The books I have been reading did not end on their last pages. The best books never do. They only give the reader a deeper yearning to continue the journey and the learning beyond the pages. They give one an urgency to live.

June 23, 2022 – Khiva, Uzbekistan

In the alley right below, a child sings in a language both strange and familiar to me. Strange because she sings in the Khorezmcha dialect, familiar because it is music.

A few meters away from her, women in traditional dress eclipse the child’s voice as they bargain with her mother, a scarf seller. These women are tourists from the other “Stan” nations. They flock the streets by sundown. (Western tourists tend to forego Khiva because it is out of the way. To get here from Bukhara, one has to drive for hours through an expanse of steppeland that seems to stretch to infinity, and the usual tourist would usually opt for another stamp on the passport from another Stan than come to Khiva. I am now closer to Turkmenistan than I am to Bukhara.)

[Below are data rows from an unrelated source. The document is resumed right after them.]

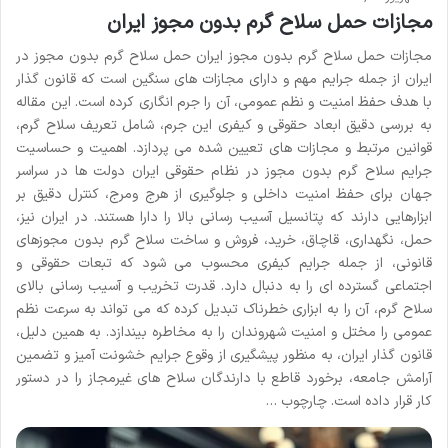
مجازات حمل سلاح گرم بدون مجوز ایران
مجازات حمل سلاح گرم بدون مجوز ایران حمل سلاح گرم بدون مجوز در
ایران از جمله جرایم مهم و دارای مجازات های سنگین است که قانون گذار
با هدف حفظ امنیت و نظم عمومی، آن را جرم انگاری کرده است. این مقاله
به بررسی دقیق ابعاد حقوقی و کیفری این جرم، شامل تعریف سلاح گرم،
قوانین مرتبط و مجازات های تعیین شده می پردازد. اهمیت و حساسیت
جرایم سلاح گرم بدون مجوز در نظام حقوقی ایران دولت ها در سراسر
جهان برای حفظ امنیت داخلی و جلوگیری از هرج ومرج، کنترل دقیق بر
ابزارهایی دارند که پتانسیل آسیب رسانی بالا را دارا هستند. در ایران نیز،
حمل، نگهداری، قاچاق، خرید، فروش و ساخت سلاح گرم بدون مجوزهای
قانونی، از جمله جرایم کیفری محسوب می شود که تبعات حقوقی و
اجتماعی گسترده ای را به دنبال دارد. قدرت تخریب و آسیب رسانی بالای
سلاح گرم، آن را به ابزاری خطرناک تبدیل کرده که می تواند به سرعت نظم
عمومی را مختل و امنیت شهروندان را به مخاطره بیندازد. به همین دلیل،
قانون گذار ایران، به منظور پیشگیری از وقوع جرایم خشونت آمیز و تضمین
آرامش جامعه، برخورد قاطع با دارندگان سلاح های غیرمجاز را در دستور
کار قرار داده است. چارچوب …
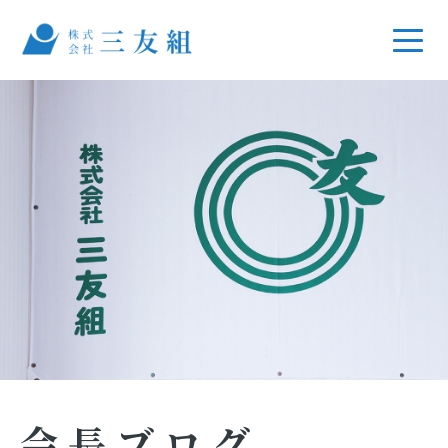
会長ブログ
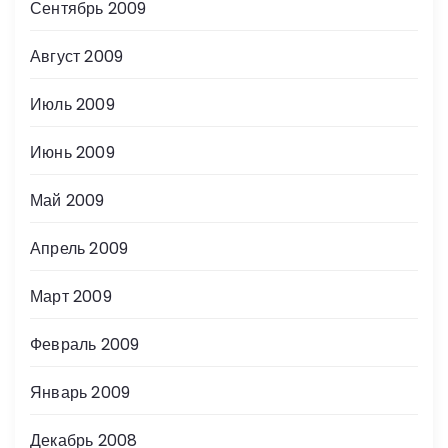
Сентябрь 2009
Август 2009
Июль 2009
Июнь 2009
Май 2009
Апрель 2009
Март 2009
Февраль 2009
Январь 2009
Декабрь 2008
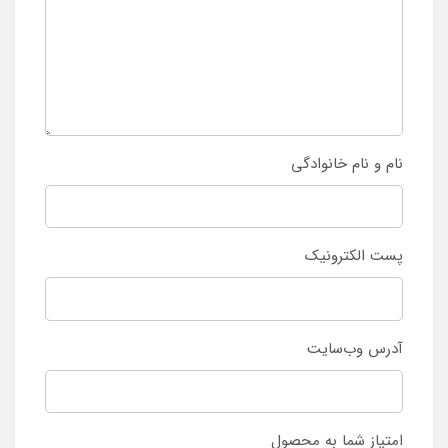
نام و نام خانوادگی
پست الکترونیک
آدرس وب‌سایت
امتیاز شما به محصول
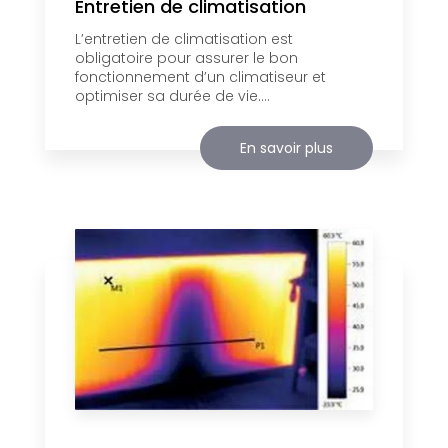
Entretien de climatisation
L’entretien de climatisation est
obligatoire pour assurer le bon
fonctionnement d’un climatiseur et
optimiser sa durée de vie....
En savoir plus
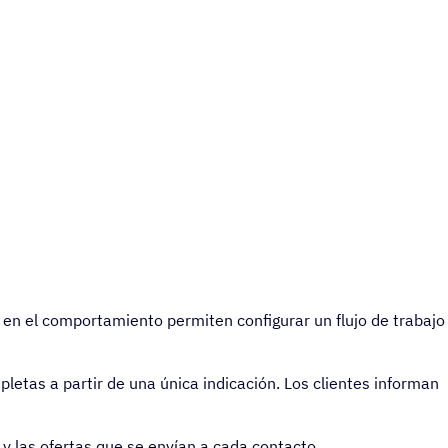
a en el comportamiento permiten configurar un flujo de trabajo
letas a partir de una única indicación. Los clientes informan
y las ofertas que se envían a cada contacto.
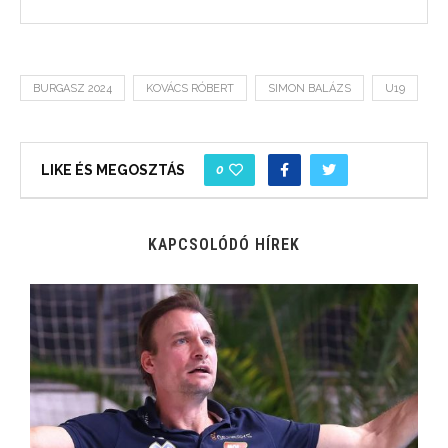
BURGASZ 2024
KOVÁCS RÓBERT
SIMON BALÁZS
U19
0
LIKE ÉS MEGOSZTÁS
KAPCSOLÓDÓ HÍREK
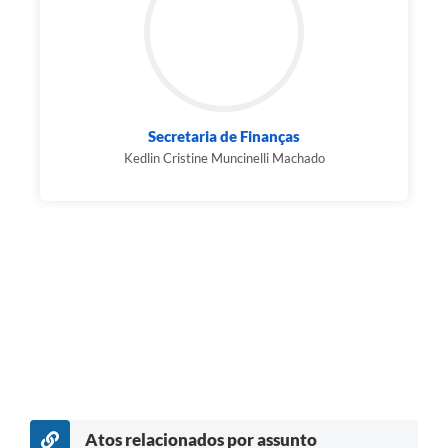
Secretaria de Finanças
Kedlin Cristine Muncinelli Machado
Atos relacionados por assunto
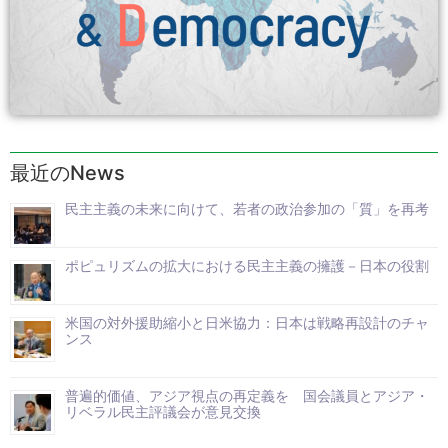
最近のNews
民主主義の未来に向けて、若者の政治参加の「質」を再考
ポピュリズムの拡大における民主主義の擁護－日本の役割
米国の対外援助縮小と日米協力：日本は戦略再設計のチャ
ンス
普遍的価値、アジア視点の再定義を 国会議員とアジア・
リベラル民主評議会が意見交換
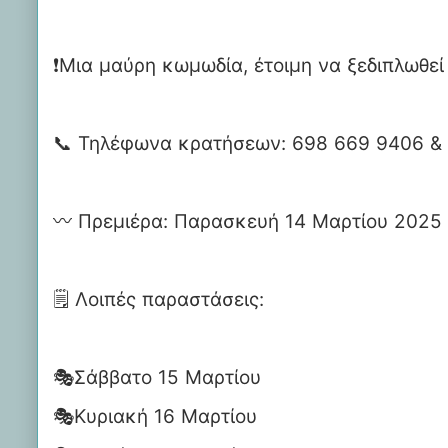
❗️Μια μαύρη κωμωδία, έτοιμη να ξεδιπλωθε
📞 Τηλέφωνα κρατήσεων: 698 669 9406 &
〰️ Πρεμιέρα: Παρασκευή 14 Μαρτίου 2025 
🗒 Λοιπές παραστάσεις:
🎭Σάββατο 15 Μαρτίου
🎭Κυριακή 16 Μαρτίου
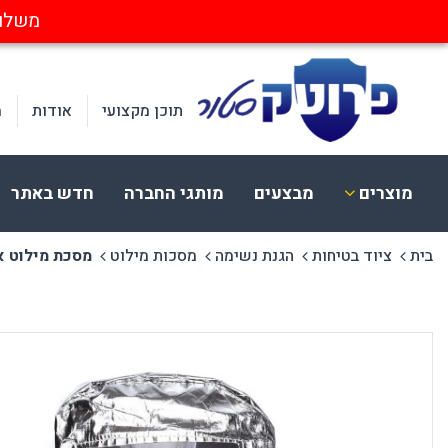
משלוחים חינ
תוכן מקצועי
אודות
מ
מוצרים
מבצעים
מותגי החברה
חדש באתר
בית
ציוד בטיחות
הגנת נשימה
מסכות מילוט
מסכת מילוט א
ציוד בטיחות
הלבשה
א
הגנת עיניים
בגדי עבודה
א
הגנת שמיעה
כובעים וכיסויי ראש
מ
הגנת פנים וראש
חד פעמי ומתכלה
ק
הגנת נשימה
נראות בעבודה
מ
הגנת לייזר
הנעלה
הגנת ידיים
CERVA
בטיחות בחשמל
הגנה מקרינה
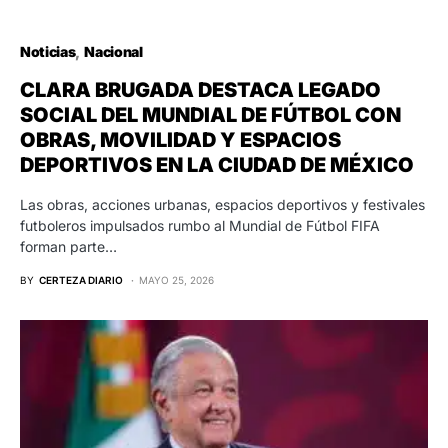
Noticias
Nacional
CLARA BRUGADA DESTACA LEGADO
SOCIAL DEL MUNDIAL DE FÚTBOL CON
OBRAS, MOVILIDAD Y ESPACIOS
DEPORTIVOS EN LA CIUDAD DE MÉXICO
Las obras, acciones urbanas, espacios deportivos y festivales
futboleros impulsados rumbo al Mundial de Fútbol FIFA
forman parte…
BY
CERTEZA DIARIO
MAYO 25, 2026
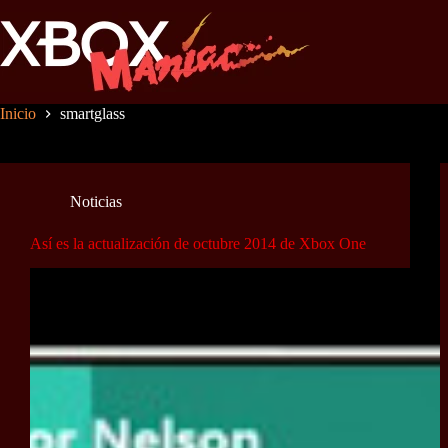
Saltar
al
contenido
Inicio
smartglass
Noticias
Así es la actualización de octubre 2014 de Xbox One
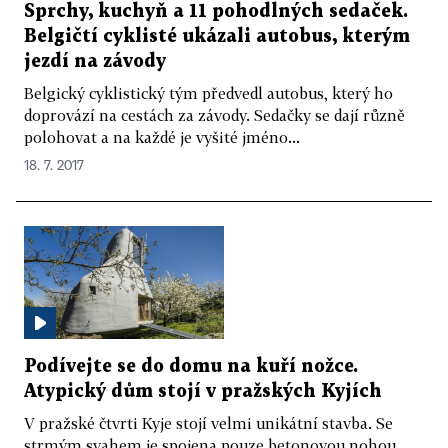
Sprchy, kuchyň a 11 pohodlných sedaček.
Belgičtí cyklisté ukázali autobus, kterým
jezdí na závody
Belgický cyklistický tým předvedl autobus, který ho
doprovází na cestách za závody. Sedačky se dají různě
polohovat a na každé je vyšité jméno...
18. 7. 2017
Podívejte se do domu na kuří nožce.
Atypický dům stojí v pražských Kyjích
V pražské čtvrti Kyje stojí velmi unikátní stavba. Se
strmým svahem je spojena pouze betonovou nohou.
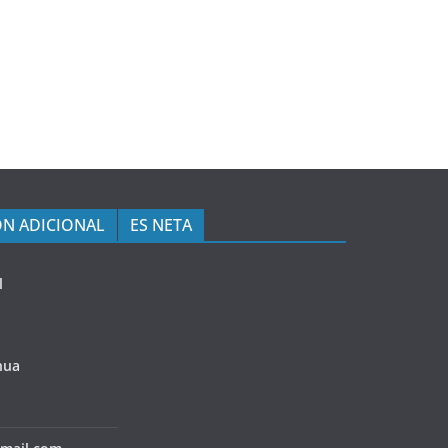
N ADICIONAL
ES NETA
l
hua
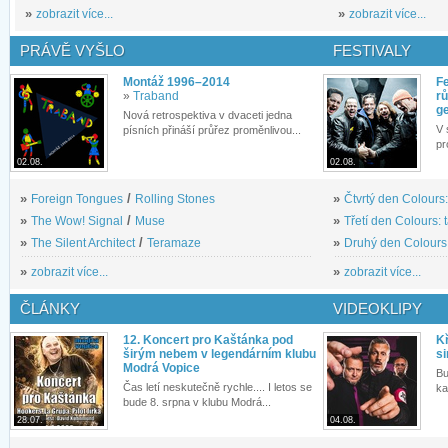
»
zobrazit více...
»
zobrazit více...
PRÁVĚ VYŠLO
FESTIVALY
Montáž 1996–2014
Fe
»
Traband
rů
g
Nová retrospektiva v dvaceti jedna
V 
písních přináší průřez proměnlivou...
pr
02.08.
02.08.
»
Foreign Tongues
/
Rolling Stones
»
Čtvrtý den Colours:
»
The Wow! Signal
/
Muse
»
Třetí den Colours: 
»
The Silent Architect
/
Teramaze
»
Druhý den Colours: 
»
zobrazit více...
»
zobrazit více...
ČLÁNKY
VIDEOKLIPY
12. Koncert pro Kaštánka pod
Kř
širým nebem v legendárním klubu
si
Modrá Vopice
Bu
Čas letí neskutečně rychle.... I letos se
ka
bude 8. srpna v klubu Modrá...
28.07.
04.08.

But I also see Khiva changing right before my eyes. I see workers installing LED lights, replacing some crumbling bricks, and fixing the cracks of the old city, making it look new. And although they have the tourist’s best interest in mind, I feel a pinch in my heart. I know Khiva will not look the same in a few months, or weeks… and there is a bittersweetness in realizing that I came just in time — or perhaps, a few centuries late.

In the distance, the tallest minaret in Central Asia calls my attention, calls to prayer, calls time to stand still, and all falls silent.

Does this balcony right outside my bedroom explain enough why I chose to stay in Khiva longer?

© 2022 MDR
Khiva, Uzbekistan

June 22, 2022 – Summer Solstice in Khiva

Resplendent, the summer solstice sunset gilds the citadel of Khiva.

Khiva, the former capital of Khwarazm.

Khwarazm, the region that gave us polymath Muhammad Ibn Musa al-Khwarizmi (780-850), who wrote the book Al-Jabr. From his name we have the word “algorithm,” and from Al-Jabr “algebra”.

The sun blazes differently here. And for knowledge, their wise men, too, seemed to burn so intensely.

June 21, 2022 – The Colors of Bukhara

The temperature is significantly higher in Bukhara that you can feel your skin baked into the color of a lepyoshka as soon as you step out of the caravanserai. Yes, I am staying in a caravanserai! Isn’t that the most natural thing to do when traversing desert cities?

In contrast to Samarkand that can only be depicted in golden blues and vibrant shades of dreams, Bukhara wears the colors of the desert.

But that’s not to say that this important stop on the Silk Route is monochromatic. For as we know, the desert yields surprises; and thousands of years of history have stamped their mark and bled their hues on this oasis city.

I made two friends today who know their history! One endearingly encouraged me to look it up on my phone because he says it’s all there, and the other is an imam who saw me taking pictures of the architecture while trying my best to be unobtrusive at a site sacred to Muslims. He must have appreciated this because he beckoned to me and invited me to take closer pictures of the mosque and its interior, and afterwards, for tea. It was the best tea I’ve had on this trip!